Phil withdraws into a semi-passive state, especially in the bedroom with Penny. He can’t get himself out of bed early in the morning. He laments his lack of skills. When he tells her that he did not accept a fare from a passenger he judged did not need to pay, Penny berates him.
He is capable of interactions as can be seen in a long (perhaps too long) scene where he drives an impatient and garrulous Frenchwoman who deals in antiques. But, it all gets him down and he takes time off to drive to the coast and simply stand on the beach watching the water.
He is moved to reflect on life, death and being alone. Because he is out of phone contact, he misses Rory’s collapse and arrives late at the hospital to be with his son.
Penny works at the checkout at Safeways. She is a little more outgoing through her neighbour and fellow worker, Maureen. While Penny keeps the family going, she is becoming more exasperated with Phil.

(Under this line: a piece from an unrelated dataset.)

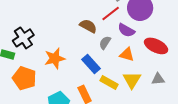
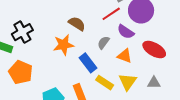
brown semicircle: (88, 26) -> (77, 24), moved
orange star: (55, 58) -> (64, 45), moved

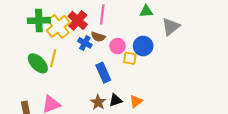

But it is through Maureen that Leigh shows his admiration for his characters. She is the mother earth character, insofar as there can be one upstairs in a block of flats in an East London housing estate. She has a great sense of humour, even in dealing with her want-to-be-married daughter whose boyfriend is the bullying, drinking, sexual macho type.

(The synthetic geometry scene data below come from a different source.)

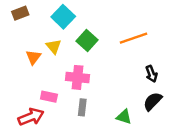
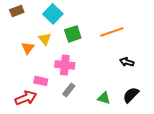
green square: (87, 41) -> (73, 34), turned 30
black arrow: (151, 74) -> (127, 62), turned 128
black semicircle: (153, 101) -> (131, 95), moved
gray rectangle: (82, 107) -> (69, 90), turned 32

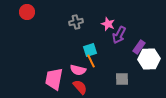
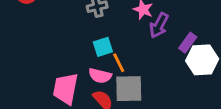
cyan square: (90, 50) -> (103, 47), moved
gray square: (122, 79) -> (129, 89), moved, size x1.5

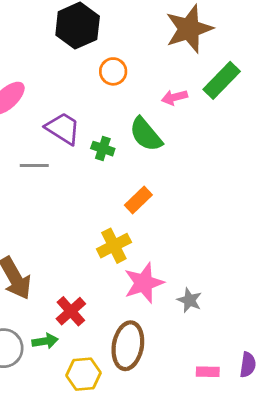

Maureen takes Penny for an outing to the pub and shows she is no mean singer. She can be serious as well. It is she who really takes practical charge when Rory collapses. In this way, Penny and Maureen complement one another as the supports of their families.
Leigh’s character gallery is quite extensive. Rachel, like her mother, is a carer. Rory is suffering from poor self-image and unemployed idleness and anger. There are other neighbours and cab drivers, like Ron and his family, and the brother and sister, Neville and Dinah, who run the cab company. There is Jason, the misfit, who keeps vigil watching Maureen’s daughter and develops into a stalker.
Leigh’s invitation is for the audience to come into this world, identify with the characters and empathise with them.